January 22nd, 2008 at 9:52 pm e
Jaideep Khanduja wrote:
First of all a board is not only supposed in this case to assume power and take action but to analyze first what went wrong that a non performing person became a member of senior management. Or there could be another case where a very good performing senior management member could turn out into a non performer due to some reasons. In both cases board of directors are to brain storm in cleaning their filters and leakages to ensure that further there will be no non performers put as a member of senior management and in the 2nd case will find out the solution to turn back the non performer to a performer or give him some space, air and time to get back to his/her excellence by overcoming the factors affecting his/her performance.
18.
January 22nd, 2008 at 9:56 pm e
Juha Harkonen wrote:
The board should never act past the CEO in firing a senior member of staff. If the board has strong concerns and the CEO is not willing to act then the board must decide on the CEO.
19.
January 23rd, 2008 at 4:50 pm e
Ian Fountain wrote:
From day 1 there should be clear and challenging success metrics.

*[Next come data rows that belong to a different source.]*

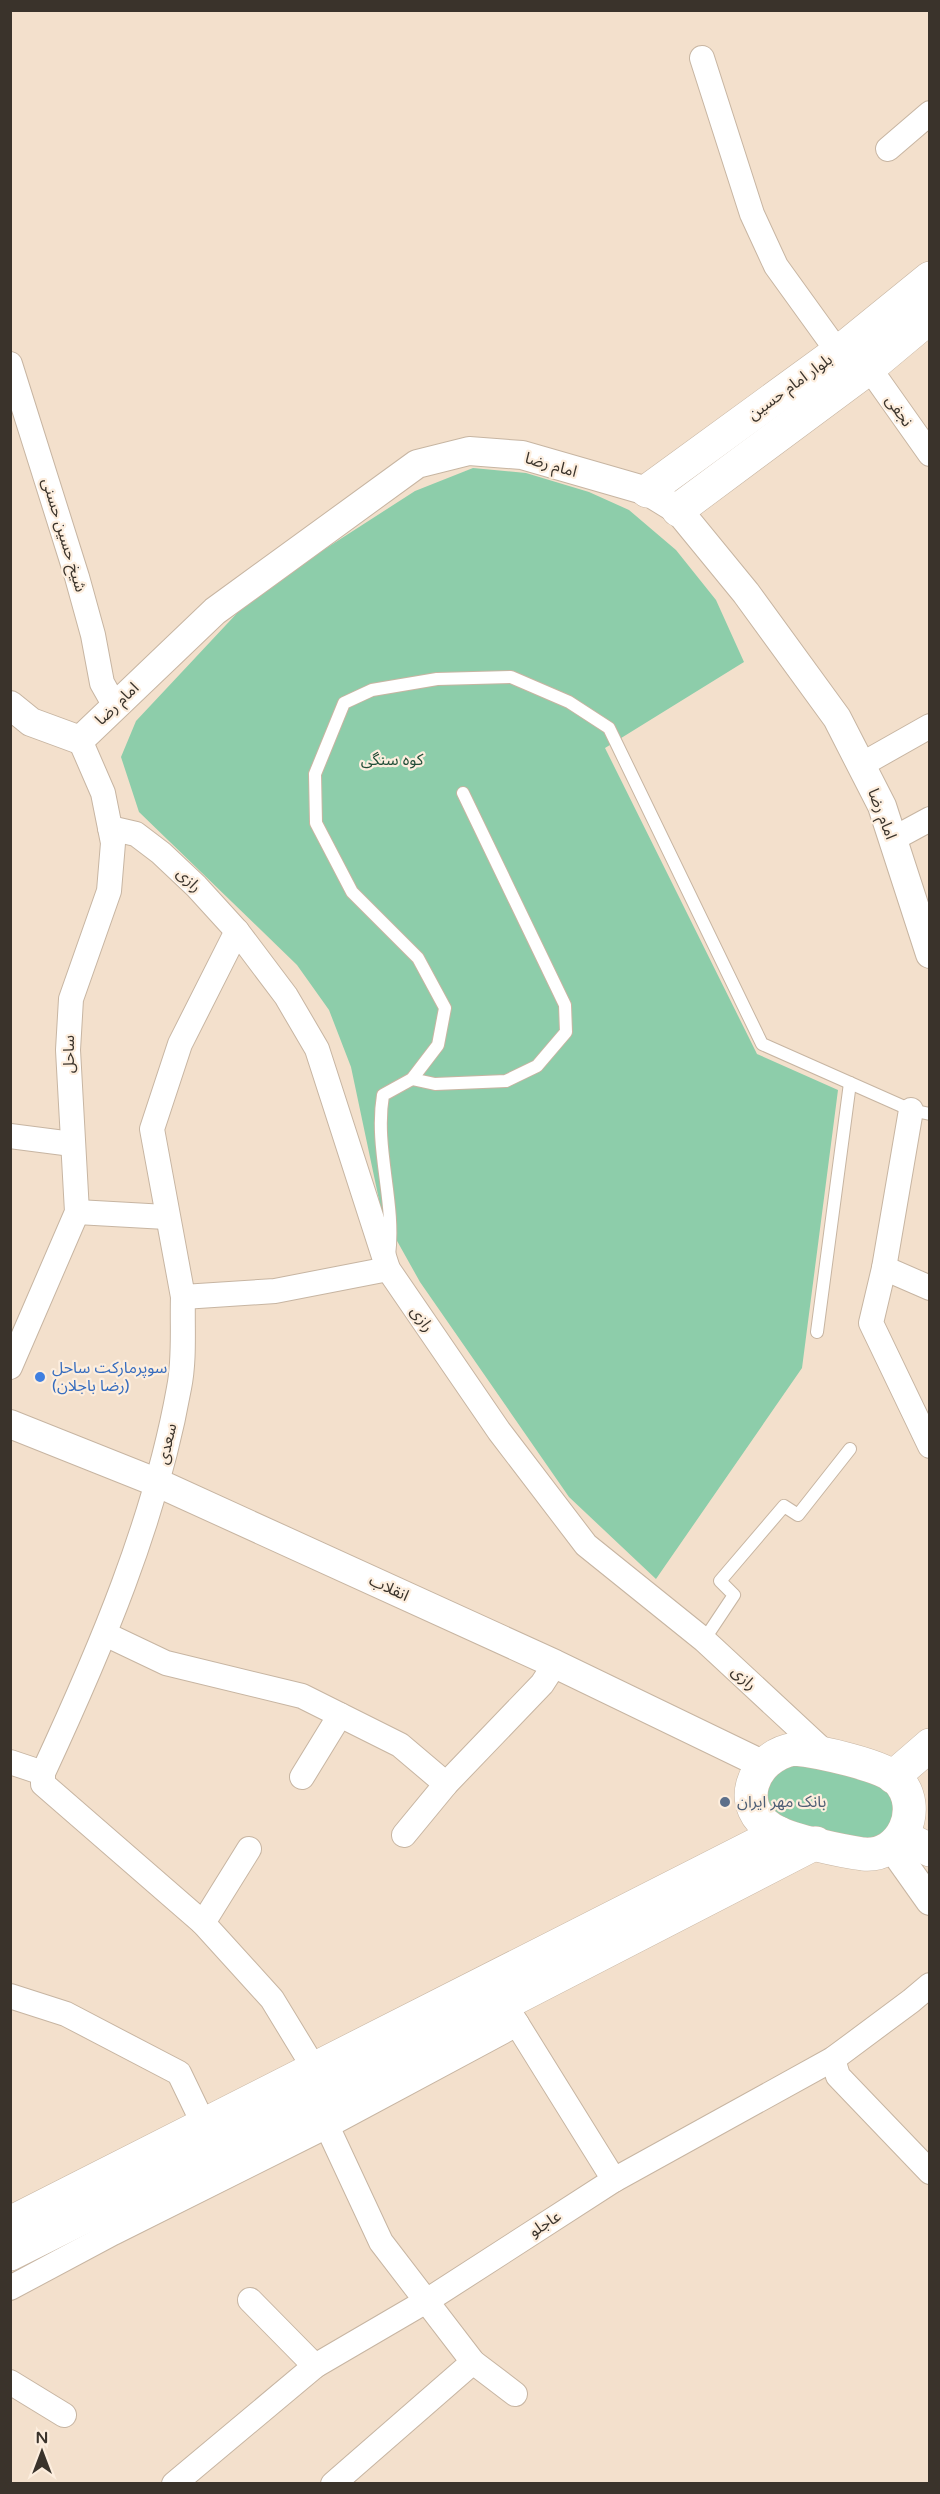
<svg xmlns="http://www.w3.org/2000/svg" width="940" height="2494" viewBox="0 0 940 2494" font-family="'Varela Round','Noto Sans Arabic',sans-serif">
<rect width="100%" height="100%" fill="#f3e0cc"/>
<g fill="#8dcdaa">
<path d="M473,468L526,473L589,492L629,510L676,550L716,600L744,662L605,748L757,1054L838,1090L802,1368L656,1579L569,1497L420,1282L382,1214L351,1067L329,1010L297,965L139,812L121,757L136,721L255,594L415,491Z"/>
<path d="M795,1759L891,1788L897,1823L867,1844L771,1816L765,1780Z"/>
</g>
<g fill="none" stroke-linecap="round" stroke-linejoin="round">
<g stroke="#c7b5a2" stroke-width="14">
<g id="service">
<path d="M412,1079L435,1084L506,1081L537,1066L566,1032L565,1005L463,793"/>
<path d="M389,1256C396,1202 374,1149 383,1095L412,1079L438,1045L445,1008L418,958L352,892L316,823L315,774L344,703L372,690L437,679L511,677L569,702L609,728L762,1044L911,1110L930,1114"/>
<path d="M817,1332L850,1083"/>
<path d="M704,1640L734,1595L720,1581L784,1506L798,1515L850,1449"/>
</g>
</g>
<g stroke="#c7b5a2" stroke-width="26">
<g id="minor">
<path d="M702,58L752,214L776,266L838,352"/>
<path d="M888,149L930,113"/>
<path d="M860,355L930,454"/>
<path d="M10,364L77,577L93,635L102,683L115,706"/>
<path d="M861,765L930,726"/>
<path d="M110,828L136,834L161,853L196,886L237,931L286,996L317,1049L388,1269L499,1431L586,1545L704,1640L829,1756"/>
<path d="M893,839L930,819"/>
<path d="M237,931L180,1044L152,1129L183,1297L275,1291L388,1269"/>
<path d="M911,1110L884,1268L871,1323L930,1446"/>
<path d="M10,1136L72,1144"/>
<path d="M77,1212L166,1217"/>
<path d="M884,1268L930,1288"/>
<path d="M183,1297C182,1326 185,1359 179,1388C155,1522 100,1650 43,1773V1784L203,1923L272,1999L314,2068"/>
<path d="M10,1367L77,1212L68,1050L71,999L109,891L113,843L103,793L80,740"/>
<path d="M105,1634L166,1663L302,1696L400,1745L446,1784"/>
<path d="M10,1762L43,1773"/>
<path d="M302,1777L340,1715"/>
<path d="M404,1835L446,1784L542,1684L555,1664"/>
<path d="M203,1923L249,1849"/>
<path d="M10,1996L66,2014L179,2073L204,2125"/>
<path d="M509,2011L614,2180"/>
<path d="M833,2059L838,2076L930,2172"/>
<path d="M317,2113L327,2126L381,2242L473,2362L515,2394"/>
<path d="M10,2288L113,2233L327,2126L517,2024"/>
<path d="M250,2300L315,2366"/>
<path d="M10,2382L64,2415"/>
<path d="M174,2484L315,2366L428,2300L614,2180L833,2059L911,2001L930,1985"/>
<path d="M333,2484L473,2362"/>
</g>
</g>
<g stroke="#c7b5a2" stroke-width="30">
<g id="tertiary">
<path d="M10,705L31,722L80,740L215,611L417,464L469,451L522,455L647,491L678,510L746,593L837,718L882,806L930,954"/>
<path d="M10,1424L158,1483L555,1664L762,1764"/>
<path d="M891,1846L930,1901"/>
</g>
</g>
<g stroke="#c7b5a2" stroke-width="34">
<g id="secondary">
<path d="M647,491L850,343L930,278"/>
<path d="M678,510L869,368L930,317"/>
<path d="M794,1749C817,1751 883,1765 898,1780C924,1808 902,1858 863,1854C842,1851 793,1841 775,1831C733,1808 751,1757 794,1749Z"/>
<path d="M893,1777L930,1745"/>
<path d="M902,1836L930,1850"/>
<path d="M10,2223L779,1833"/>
<path d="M10,2254L310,2104L816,1843"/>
</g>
</g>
<use href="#service" stroke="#fff" stroke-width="12"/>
<use href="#minor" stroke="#fff" stroke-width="24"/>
<use href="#tertiary" stroke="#fff" stroke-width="28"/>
<use href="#secondary" stroke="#fff" stroke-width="33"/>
</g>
<circle fill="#3f7fe0" stroke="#fdeede" stroke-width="2" cx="40" cy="1377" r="6"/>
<circle fill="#5c6f8a" stroke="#fdeede" stroke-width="2" cx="725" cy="1802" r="6"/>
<g text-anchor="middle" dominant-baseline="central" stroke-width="4.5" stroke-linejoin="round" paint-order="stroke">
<g font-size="16" fill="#3a332b" stroke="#fdeede">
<text transform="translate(790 387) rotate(-36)">بلوار امام حسین</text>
<text transform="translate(899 411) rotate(55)">نجفی</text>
<text transform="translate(551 465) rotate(16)">امام رضا</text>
<text transform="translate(64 535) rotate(73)">شیخ حسین حسنی</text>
<text transform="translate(117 704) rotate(-44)">امام رضا</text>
<text transform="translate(882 814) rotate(69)">امام رضا</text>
<text transform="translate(189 880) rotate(45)">رازی</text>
<text transform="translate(69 1054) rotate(-90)">ساحل</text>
<text transform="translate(422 1319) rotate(55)">رازی</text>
<text transform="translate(167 1444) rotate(-77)">سعدی</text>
<text transform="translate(389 1588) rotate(25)">انقلاب</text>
<text transform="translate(744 1678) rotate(43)">رازی</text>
<text transform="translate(545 2224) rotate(-33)">عاجلو</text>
</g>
<g font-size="16" fill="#224e38" stroke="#fdeede">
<text x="392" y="760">کوه سنگی</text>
</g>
<g font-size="16" fill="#366cbe" stroke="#fdeede" text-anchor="start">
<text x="52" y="1368">سوپرمارکت ساحل<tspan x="52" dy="18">(رضا باجلان)</tspan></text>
</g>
<g font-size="16" fill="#4e5e75" stroke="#fdeede" text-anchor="start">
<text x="737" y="1802">بانک مهر ایران</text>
</g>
</g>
<rect width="940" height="2494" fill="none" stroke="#3a332b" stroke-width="24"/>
<g transform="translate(42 2452)" stroke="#fdeede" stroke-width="4.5" paint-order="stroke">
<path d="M0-4.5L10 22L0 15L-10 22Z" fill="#3a332b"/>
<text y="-9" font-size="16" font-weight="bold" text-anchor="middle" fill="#3a332b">N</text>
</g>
</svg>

No one person is more responsible to the success or failure of a company than the CEO. If he or she is not focused and continues to receive annual bonuses that do not relate to the financial gains or losses, then you have already lost the competitive edge needed to survive
For this reason the metrics must be in place from day 1.
Then a clear set of rules for everyone can be established.

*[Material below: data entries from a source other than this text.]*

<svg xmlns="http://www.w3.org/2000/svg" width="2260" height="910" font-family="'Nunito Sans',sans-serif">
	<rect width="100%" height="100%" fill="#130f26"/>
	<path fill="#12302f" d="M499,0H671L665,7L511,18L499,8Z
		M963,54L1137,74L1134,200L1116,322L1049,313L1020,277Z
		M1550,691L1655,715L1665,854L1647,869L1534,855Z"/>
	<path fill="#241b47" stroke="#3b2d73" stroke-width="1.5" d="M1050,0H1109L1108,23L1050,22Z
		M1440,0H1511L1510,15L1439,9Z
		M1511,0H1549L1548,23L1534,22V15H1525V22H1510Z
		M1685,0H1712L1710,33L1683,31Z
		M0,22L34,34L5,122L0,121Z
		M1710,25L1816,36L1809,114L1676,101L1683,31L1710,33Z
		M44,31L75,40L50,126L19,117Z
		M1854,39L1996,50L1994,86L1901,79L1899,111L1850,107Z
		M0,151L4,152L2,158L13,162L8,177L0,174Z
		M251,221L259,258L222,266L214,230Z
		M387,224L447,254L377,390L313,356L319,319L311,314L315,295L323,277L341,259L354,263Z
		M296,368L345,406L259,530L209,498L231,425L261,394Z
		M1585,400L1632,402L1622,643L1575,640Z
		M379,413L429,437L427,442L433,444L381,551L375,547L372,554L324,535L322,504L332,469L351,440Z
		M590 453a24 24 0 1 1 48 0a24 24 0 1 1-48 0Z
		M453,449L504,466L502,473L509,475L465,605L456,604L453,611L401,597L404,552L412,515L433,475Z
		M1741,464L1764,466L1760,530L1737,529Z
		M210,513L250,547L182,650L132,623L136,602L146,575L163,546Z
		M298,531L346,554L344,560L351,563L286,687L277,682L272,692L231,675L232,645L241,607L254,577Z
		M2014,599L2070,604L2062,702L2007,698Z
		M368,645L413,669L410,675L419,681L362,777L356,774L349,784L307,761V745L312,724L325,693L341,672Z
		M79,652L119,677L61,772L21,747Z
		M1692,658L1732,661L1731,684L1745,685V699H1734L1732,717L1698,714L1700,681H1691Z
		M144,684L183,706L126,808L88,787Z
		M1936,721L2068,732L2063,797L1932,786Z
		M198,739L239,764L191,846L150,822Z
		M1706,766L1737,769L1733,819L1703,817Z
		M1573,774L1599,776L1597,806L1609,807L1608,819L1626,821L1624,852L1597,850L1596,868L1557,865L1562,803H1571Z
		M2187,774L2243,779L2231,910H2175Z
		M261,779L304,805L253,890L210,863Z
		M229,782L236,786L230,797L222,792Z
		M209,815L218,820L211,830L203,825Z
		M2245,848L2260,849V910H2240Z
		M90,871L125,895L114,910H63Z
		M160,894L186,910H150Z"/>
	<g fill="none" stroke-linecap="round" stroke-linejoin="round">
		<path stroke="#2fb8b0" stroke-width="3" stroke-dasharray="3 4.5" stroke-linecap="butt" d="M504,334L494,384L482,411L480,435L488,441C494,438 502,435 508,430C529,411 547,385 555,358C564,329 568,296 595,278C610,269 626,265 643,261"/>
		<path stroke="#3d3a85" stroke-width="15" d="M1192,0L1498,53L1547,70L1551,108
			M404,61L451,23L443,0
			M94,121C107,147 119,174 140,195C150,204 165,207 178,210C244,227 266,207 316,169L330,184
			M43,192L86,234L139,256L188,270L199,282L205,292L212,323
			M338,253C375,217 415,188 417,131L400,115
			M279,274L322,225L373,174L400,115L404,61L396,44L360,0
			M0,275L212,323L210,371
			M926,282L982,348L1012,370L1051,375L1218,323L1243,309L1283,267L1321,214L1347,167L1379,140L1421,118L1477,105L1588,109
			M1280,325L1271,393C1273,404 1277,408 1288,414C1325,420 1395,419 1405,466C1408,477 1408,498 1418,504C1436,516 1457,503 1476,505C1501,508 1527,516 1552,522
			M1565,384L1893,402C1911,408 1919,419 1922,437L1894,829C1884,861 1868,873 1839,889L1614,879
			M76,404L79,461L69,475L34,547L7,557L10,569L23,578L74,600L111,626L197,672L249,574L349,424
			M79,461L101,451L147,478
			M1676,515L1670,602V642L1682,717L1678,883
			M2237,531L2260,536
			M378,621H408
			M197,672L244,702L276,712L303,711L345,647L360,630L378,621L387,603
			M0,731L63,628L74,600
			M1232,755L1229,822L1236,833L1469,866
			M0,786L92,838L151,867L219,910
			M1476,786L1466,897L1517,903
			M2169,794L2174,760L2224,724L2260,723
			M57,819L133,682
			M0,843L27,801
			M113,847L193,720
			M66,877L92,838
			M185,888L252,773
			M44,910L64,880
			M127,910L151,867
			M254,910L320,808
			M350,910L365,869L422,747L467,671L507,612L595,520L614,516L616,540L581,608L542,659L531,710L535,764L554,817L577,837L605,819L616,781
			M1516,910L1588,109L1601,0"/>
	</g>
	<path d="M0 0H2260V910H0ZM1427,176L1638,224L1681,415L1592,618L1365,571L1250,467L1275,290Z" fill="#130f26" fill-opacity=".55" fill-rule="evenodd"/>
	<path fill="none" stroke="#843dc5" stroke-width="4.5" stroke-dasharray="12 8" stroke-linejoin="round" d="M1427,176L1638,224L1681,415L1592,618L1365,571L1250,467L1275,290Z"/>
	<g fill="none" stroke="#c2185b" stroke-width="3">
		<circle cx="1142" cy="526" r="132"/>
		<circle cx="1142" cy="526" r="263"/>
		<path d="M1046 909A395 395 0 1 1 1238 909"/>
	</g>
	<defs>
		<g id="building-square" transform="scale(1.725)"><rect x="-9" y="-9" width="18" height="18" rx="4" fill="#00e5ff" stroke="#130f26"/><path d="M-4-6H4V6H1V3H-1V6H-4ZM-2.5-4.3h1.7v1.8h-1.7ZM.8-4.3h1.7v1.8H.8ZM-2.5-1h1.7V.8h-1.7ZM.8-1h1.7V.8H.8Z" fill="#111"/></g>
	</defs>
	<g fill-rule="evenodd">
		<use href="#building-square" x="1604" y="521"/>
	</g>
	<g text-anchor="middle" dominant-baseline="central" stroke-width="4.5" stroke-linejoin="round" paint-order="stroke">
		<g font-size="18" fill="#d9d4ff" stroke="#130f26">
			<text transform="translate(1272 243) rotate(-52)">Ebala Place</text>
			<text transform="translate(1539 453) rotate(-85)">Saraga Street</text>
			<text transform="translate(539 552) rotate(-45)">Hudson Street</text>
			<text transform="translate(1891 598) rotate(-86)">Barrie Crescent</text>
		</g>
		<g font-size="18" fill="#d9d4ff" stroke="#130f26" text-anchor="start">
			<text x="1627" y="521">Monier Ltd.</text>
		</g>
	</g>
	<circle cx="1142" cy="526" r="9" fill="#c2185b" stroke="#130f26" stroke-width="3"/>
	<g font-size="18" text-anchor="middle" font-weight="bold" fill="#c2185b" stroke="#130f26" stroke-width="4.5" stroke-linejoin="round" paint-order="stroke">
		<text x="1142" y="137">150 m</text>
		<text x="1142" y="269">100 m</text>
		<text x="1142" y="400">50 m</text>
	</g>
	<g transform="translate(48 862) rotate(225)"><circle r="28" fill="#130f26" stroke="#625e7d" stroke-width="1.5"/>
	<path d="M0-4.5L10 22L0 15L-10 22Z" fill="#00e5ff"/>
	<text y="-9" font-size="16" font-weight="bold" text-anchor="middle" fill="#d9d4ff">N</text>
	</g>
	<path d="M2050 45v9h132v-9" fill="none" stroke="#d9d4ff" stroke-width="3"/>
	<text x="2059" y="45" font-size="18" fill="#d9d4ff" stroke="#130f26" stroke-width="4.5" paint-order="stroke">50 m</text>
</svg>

Usually I would insist on a 3 strikes and your out type of policy.
3 quarters, 3 halves, 3 years depending on the dynamic of the company and the level of impact that CEO must make.
Once this has been created for the CEO it is very simple to apply similar metrics and criteria to the CFO, COO etc.
But note, this should also be true for the board of directors. They should be constantly advising the comapny on how to succeed and looking at the market to ensure that through their knowledge the company is steered towards success. This unfortunately is not always the case and the board of directors should also have some responsibilities that they should be measured against
20.
January 24th, 2008 at 8:34 pm e
Michael Adams wrote:
The Board of Directors has the power to remove a member of senior management anytime. The BOD is responsible for protecting the stockholders interest and managing (GRC) corporate governance, risk management and regulatory compliance.
We at BoardMemberServices.com provides board assessment services that evaluate directors and executives.
There are several good organizations that I have had the pleasure of working with in the past that provides excellent information on these types of questions. Society of Corporate Secretaries and Governance Professionals http://www.governanceprofessioals.org, Canadian Society of Corporate Secretaries http://www.cscs.org and Open Compliance and Ethics Group. http://www.oceg.org
21. Pete Zawadzki Says:
January 24th, 2008 at 11:05 pm e
Voting out the CEO is perhaps the Board Of Directors greatest power. It’s neglect not to have a succession plan, even if it is not formalized. Succession planing may just lead to executing an M&A exit strategy. So the two have to be considered at the same time.